Welches Ziel verfolgt ein Retentionsdach laut dem Übungstext?
### ÜBUNGSTEXT
Retentionsdach
Auch: Retention-Gründach · Wasserrückhaltedach
Ein Retentionsdach ist ein Flachdach, das Regenwasser durch eine gedrosselte Notüberlauf- bzw. Ablaufkonstruktion vorübergehend zurückhält, bevor es kontrolliert in die öffentliche Kanalisation abgeleitet wird. Ziel ist die Entlastung der Kanalisation bei Starkregen.
Ausführliche Erklärung
Bei herkömmlichen Flachdächern läuft Regenwasser über Gullys oder Rinnen zügig ab und belastet die Kanalisation vor allem bei Starkregenereignissen. Ein Retentionsdach verzögert diesen Abfluss gezielt: Auf der Dachfläche wird durch Drosseleinrichtungen (z. B. Drosselabläufe, Attika-Aufkantungen oder spezielle Retentionskästen) ein temporärer Wasserstand von einigen Zentimetern zugelassen, der über einen definierten Zeitraum langsam abgebaut wird. Häufig wird das Prinzip mit einer extensiven Dachbegrünung kombiniert (Retentionsgründach), da das Substrat zusätzlich Wasser speichert und verdunstet.
######
### UNTERSUCHTE DATEN
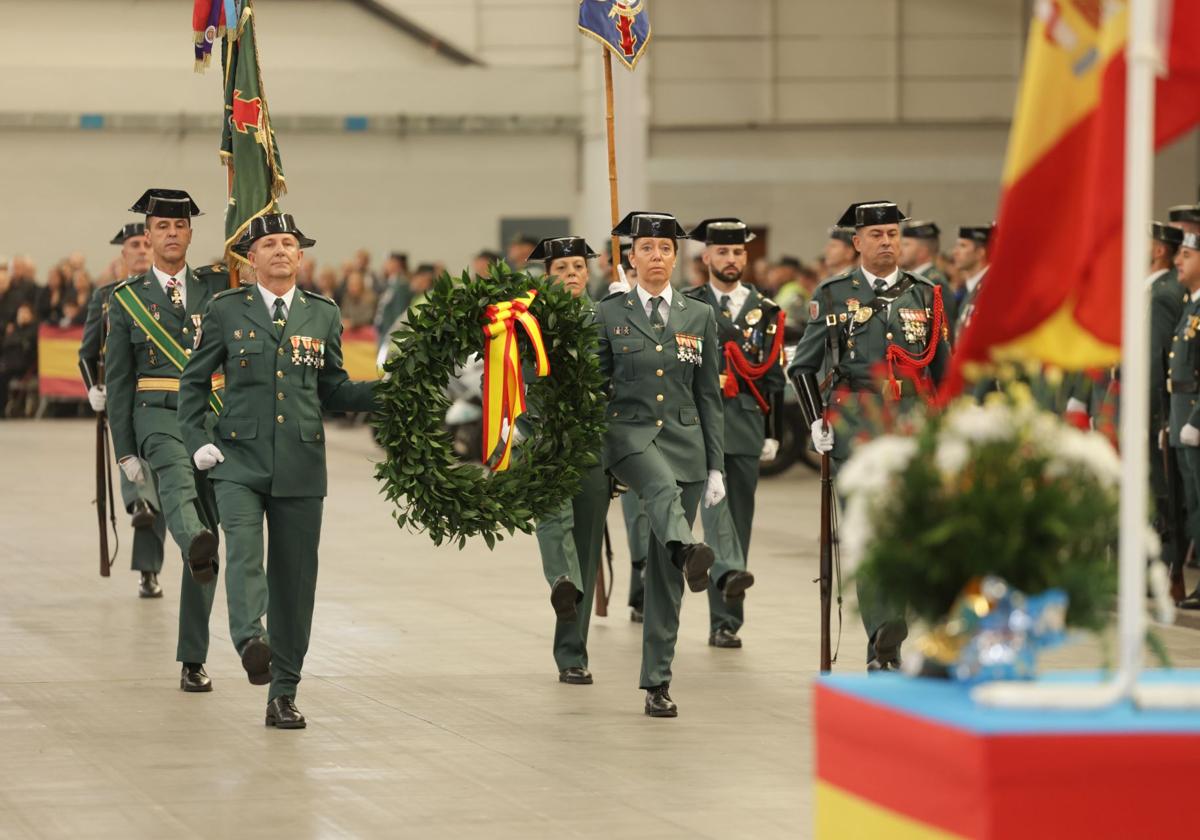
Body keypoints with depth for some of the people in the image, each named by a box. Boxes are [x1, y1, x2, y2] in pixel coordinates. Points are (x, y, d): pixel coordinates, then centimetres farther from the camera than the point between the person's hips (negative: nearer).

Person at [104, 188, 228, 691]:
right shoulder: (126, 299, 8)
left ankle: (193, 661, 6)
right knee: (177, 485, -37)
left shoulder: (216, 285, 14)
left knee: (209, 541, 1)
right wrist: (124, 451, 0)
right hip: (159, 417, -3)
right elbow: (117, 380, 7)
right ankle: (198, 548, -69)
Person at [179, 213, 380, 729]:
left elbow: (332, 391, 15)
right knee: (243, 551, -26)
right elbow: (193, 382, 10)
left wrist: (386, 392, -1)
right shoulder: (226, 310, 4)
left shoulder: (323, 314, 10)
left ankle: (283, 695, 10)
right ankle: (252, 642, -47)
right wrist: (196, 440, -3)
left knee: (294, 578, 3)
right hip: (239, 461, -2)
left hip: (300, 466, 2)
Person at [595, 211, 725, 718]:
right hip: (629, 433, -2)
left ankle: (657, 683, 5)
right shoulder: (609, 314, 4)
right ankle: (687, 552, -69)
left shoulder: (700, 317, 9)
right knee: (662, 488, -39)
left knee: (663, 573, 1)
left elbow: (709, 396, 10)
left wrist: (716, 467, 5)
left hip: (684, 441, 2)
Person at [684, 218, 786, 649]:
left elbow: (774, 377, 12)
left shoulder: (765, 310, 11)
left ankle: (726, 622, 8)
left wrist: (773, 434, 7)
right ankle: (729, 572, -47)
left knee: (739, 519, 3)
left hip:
######
SCHRIFTLICHE LÖSUNG: Es soll die Kanalisation bei Starkregen entlasten.